→ SOURCE TEXT:
○ ○ ○

EXERCISE OF THE OPTION
Except as otherwise expressly provided in the Plan, this Option may be exercised during the lifetime of the Participant only by the Participant, and only while the Participant is a Non-Employee Director, and is nontransferable other than by the Participants Will or by the laws of descent and distribution or pursuant to a qualified domestic relations order.
This Option must be exercised, in accordance with its terms in writing, on such form or forms as may be prescribed by the Corporation from time to time and made available to the Participant. Such exercise shall become effective upon receipt by the Corporation of the executed form specifying the number of shares to be purchased, accompanied by full payment for the exercise price in cash or shares of Common Stock held by the Participant for more than six months and having a Fair Market Value equal in amount to the exercise price, or partly in cash and partly in shares of Common Stock.
It shall be a condition to the obligation of the Corporation to issue shares of Common Stock upon exercise of an Option, that the Participant (or any beneficiary or person entitled to act) pay to the Corporation, upon its demand, such amount as may be requested by the Corporation for the purpose of satisfying any liability to withhold Federal, state, local or foreign income or other taxes. Such amount may be paid by the Participant by cash or check or by authorizing the Corporation to withhold shares of Common Stock with a Fair Market Value equal to such Participants withholding obligation. If the amount requested is not paid, the Corporation may refuse to issue shares of Common Stock.

○ ○ ○

→ SOURCE EXCERPT:
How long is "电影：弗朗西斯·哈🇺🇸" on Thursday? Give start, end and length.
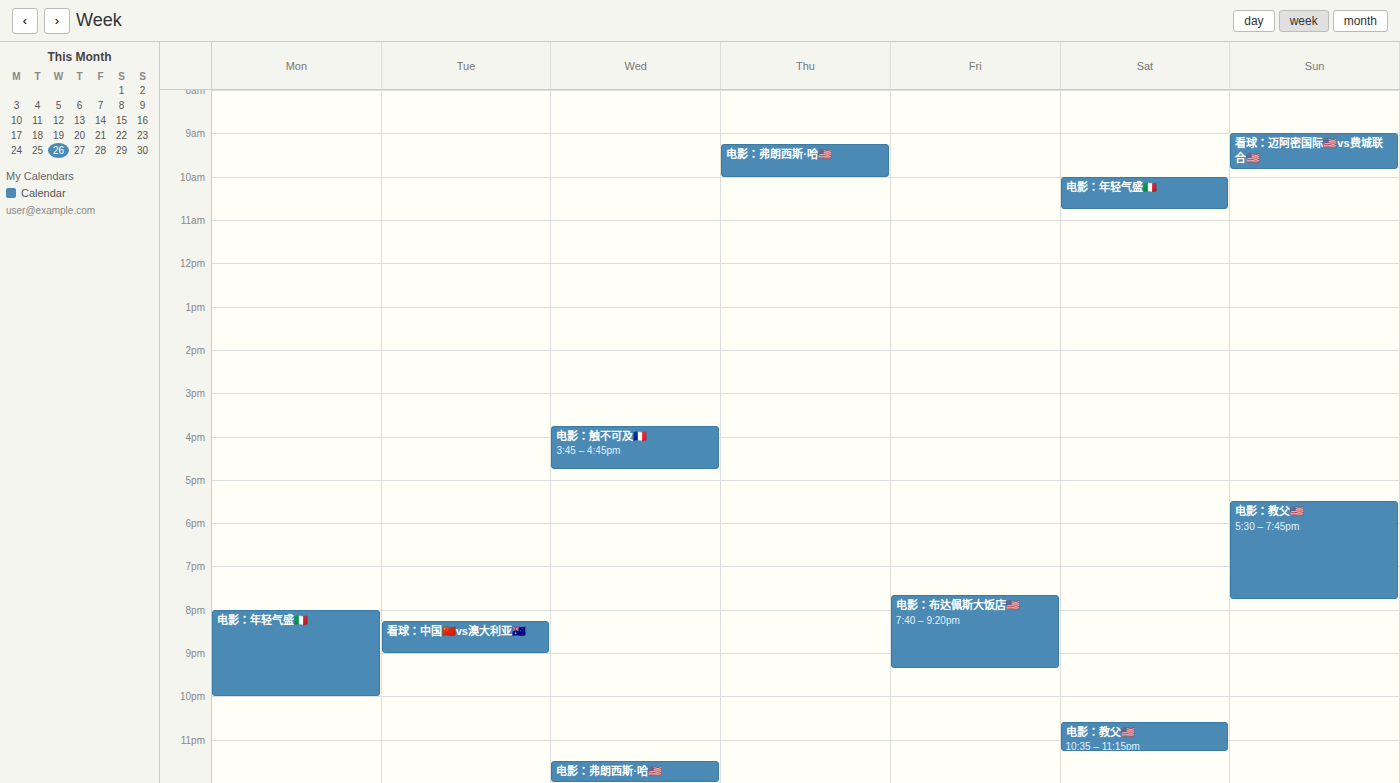
9:15 AM to 10:00 AM, 45 minutesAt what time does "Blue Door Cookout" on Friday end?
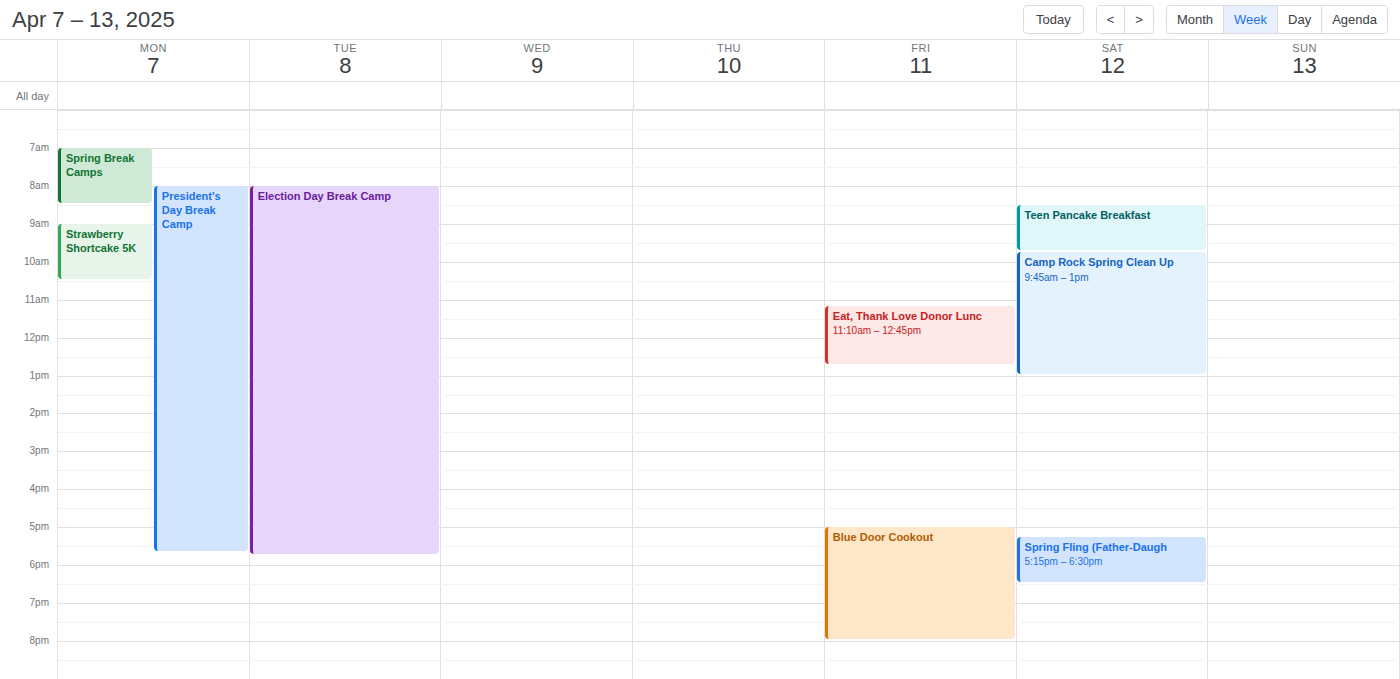
8:00 PM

○ ○ ○

→ TASK A:
In the option-exercise passage, how long must the Participant have held shares of Common Stock that are used to pay the exercise price?
→ TASK B:
What ways does the option-exercise passage allow the Participant to pay the amount requested to cover tax withholding?
→ TASK C:
Duplicate the option-exercise passage from "It shall be" to "issue shares of Common Stock.".
Rely only on the option-exercise passage.

→ WRITTEN ANSWER A:
More than six months.

→ WRITTEN ANSWER B:
- Cash
- Check
- Authorizing the Corporation to withhold shares of Common Stock with a Fair Market Value equal to the Participant's withholding obligation

→ WRITTEN ANSWER C:
It shall be a condition to the obligation of the Corporation to issue shares of Common Stock upon exercise of an Option, that the Participant (or any beneficiary or person entitled to act) pay to the Corporation, upon its demand, such amount as may be requested by the Corporation for the purpose of satisfying any liability to withhold Federal, state, local or foreign income or other taxes. Such amount may be paid by the Participant by cash or check or by authorizing the Corporation to withhold shares of Common Stock with a Fair Market Value equal to such Participants withholding obligation. If the amount requested is not paid, the Corporation may refuse to issue shares of Common Stock.